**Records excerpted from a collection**
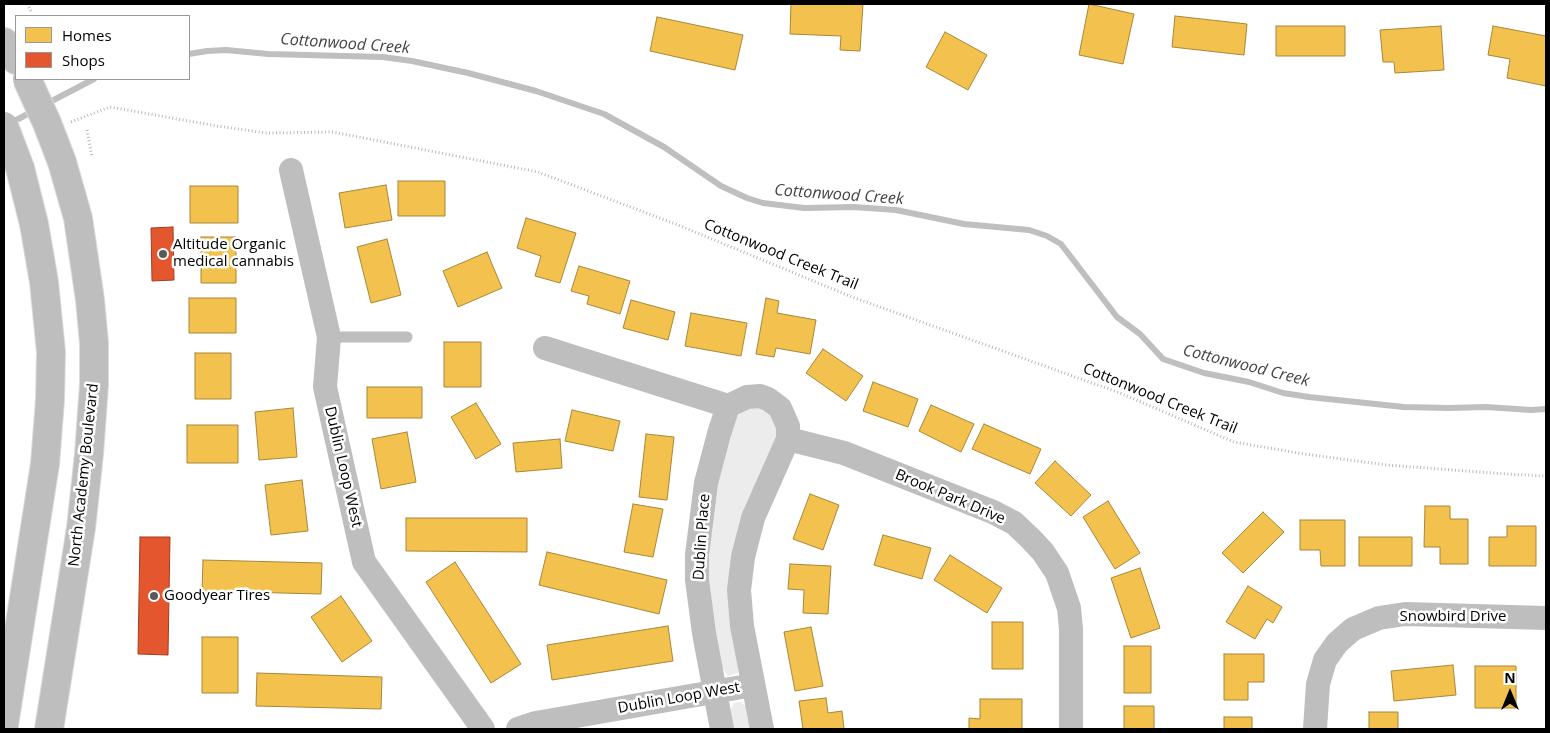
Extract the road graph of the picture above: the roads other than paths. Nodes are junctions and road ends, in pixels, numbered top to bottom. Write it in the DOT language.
graph roads {
  1 [pos="4,42"];
  2 [pos="15,58"];
  3 [pos="27,80"];
  4 [pos="4,126"];
  5 [pos="291,170"];
  6 [pos="329,337"];
  7 [pos="407,337"];
  8 [pos="545,348"];
  9 [pos="728,406"];
  10 [pos="788,438"];
  11 [pos="1546,618"];
  12 [pos="7,678"];
  13 [pos="753,685"];
  14 [pos="715,692"];
  15 [pos="4,724"];
  16 [pos="49,729"];
  17 [pos="483,729"];
  18 [pos="518,729"];
  19 [pos="722,729"];
  20 [pos="762,729"];
  21 [pos="1071,729"];
  22 [pos="1315,729"];
  1 -- 2 [label="highway"];
  3 -- 16 [label="highway, North Academy Boulevard, bridge"];
  4 -- 12 [label="highway, bridge"];
  5 -- 6 [label="street, Dublin Loop West"];
  6 -- 7 [label="lane"];
  6 -- 17 [label="street, Dublin Loop West"];
  8 -- 9 [label="street"];
  9 -- 10 [label="street"];
  9 -- 14 [label="street, Dublin Place"];
  10 -- 13 [label="street"];
  10 -- 21 [label="street, Brook Park Drive"];
  11 -- 22 [label="street, Snowbird Drive"];
  12 -- 15 [label="highway"];
  13 -- 14 [label="street, Dublin Loop West"];
  13 -- 20 [label="street"];
  14 -- 18 [label="street, Dublin Loop West"];
  14 -- 19 [label="street, Dublin Place"];
}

**TASK OBJECTIVE**
Copy all of the records verbatim, omitting the pictures.

**THE COMPLETED TASK**
Extract the road graph of the picture above: the roads other than paths. Nodes are junctions and road ends, in pixels, numbered top to bottom. Write it in the DOT language.
graph roads {
  1 [pos="4,42"];
  2 [pos="15,58"];
  3 [pos="27,80"];
  4 [pos="4,126"];
  5 [pos="291,170"];
  6 [pos="329,337"];
  7 [pos="407,337"];
  8 [pos="545,348"];
  9 [pos="728,406"];
  10 [pos="788,438"];
  11 [pos="1546,618"];
  12 [pos="7,678"];
  13 [pos="753,685"];
  14 [pos="715,692"];
  15 [pos="4,724"];
  16 [pos="49,729"];
  17 [pos="483,729"];
  18 [pos="518,729"];
  19 [pos="722,729"];
  20 [pos="762,729"];
  21 [pos="1071,729"];
  22 [pos="1315,729"];
  1 -- 2 [label="highway"];
  3 -- 16 [label="highway, North Academy Boulevard, bridge"];
  4 -- 12 [label="highway, bridge"];
  5 -- 6 [label="street, Dublin Loop West"];
  6 -- 7 [label="lane"];
  6 -- 17 [label="street, Dublin Loop West"];
  8 -- 9 [label="street"];
  9 -- 10 [label="street"];
  9 -- 14 [label="street, Dublin Place"];
  10 -- 13 [label="street"];
  10 -- 21 [label="street, Brook Park Drive"];
  11 -- 22 [label="street, Snowbird Drive"];
  12 -- 15 [label="highway"];
  13 -- 14 [label="street, Dublin Loop West"];
  13 -- 20 [label="street"];
  14 -- 18 [label="street, Dublin Loop West"];
  14 -- 19 [label="street, Dublin Place"];
}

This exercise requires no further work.